▸ **Required actions**
1. Translate this sentence from the text about the Coulston draft into Spanish: "One of the matters in which Mr. Coulston is alleged to be mistaken in his memory is as to his having drawn, as he swears he did, the agreement of October 1, 1869; and he is confronted with the draft of it in Mr. Crawford's handwriting."
2. Reproduce the passage of the text about the Coulston draft from "One of the matters" up to and including "as a study.".

One of the matters in which Mr. Coulston is alleged to be mistaken in his memory is as to his having drawn, as he swears he did, the agreement of October 1, 1869; and he is confronted with the draft of it in Mr. Crawford's handwriting. But an examination and comparison of this draft with the actual contract shows such numerous and extensive changes, not only in the verbiage, but also in the arrangement of the clauses, and, in some degree, in the substance, as show that they were made by a practiced hand, and not by a mere clerk or copyist. There is no evidence that Mr. Crawford made more than the one draft; and I conclude that Mr. Coulston is accurate in his memory that he did make a draft which was the final draft of that agreement, though, no doubt, he had Mr. Crawford's rough draft before him as a study.

▸ **Supplied data**
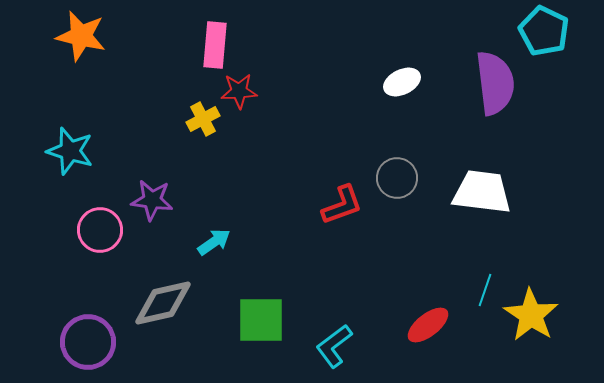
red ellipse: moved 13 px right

---

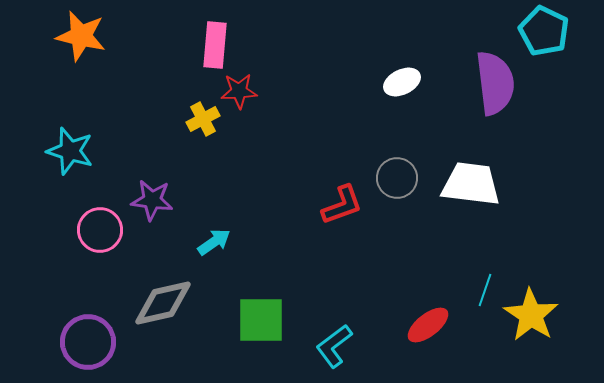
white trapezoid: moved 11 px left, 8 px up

▸ **Completed exercise**
1. Uno de los asuntos en los que se alega que el Sr. Coulston se equivoca en su memoria es el de haber redactado, como jura que lo hizo, el acuerdo del 1 de octubre de 1869; y se le confronta con el borrador de dicho acuerdo de puño y letra del Sr. Crawford.

2.
One of the matters in which Mr. Coulston is alleged to be mistaken in his memory is as to his having drawn, as he swears he did, the agreement of October 1, 1869; and he is confronted with the draft of it in Mr. Crawford's handwriting. But an examination and comparison of this draft with the actual contract shows such numerous and extensive changes, not only in the verbiage, but also in the arrangement of the clauses, and, in some degree, in the substance, as show that they were made by a practiced hand, and not by a mere clerk or copyist. There is no evidence that Mr. Crawford made more than the one draft; and I conclude that Mr. Coulston is accurate in his memory that he did make a draft which was the final draft of that agreement, though, no doubt, he had Mr. Crawford's rough draft before him as a study.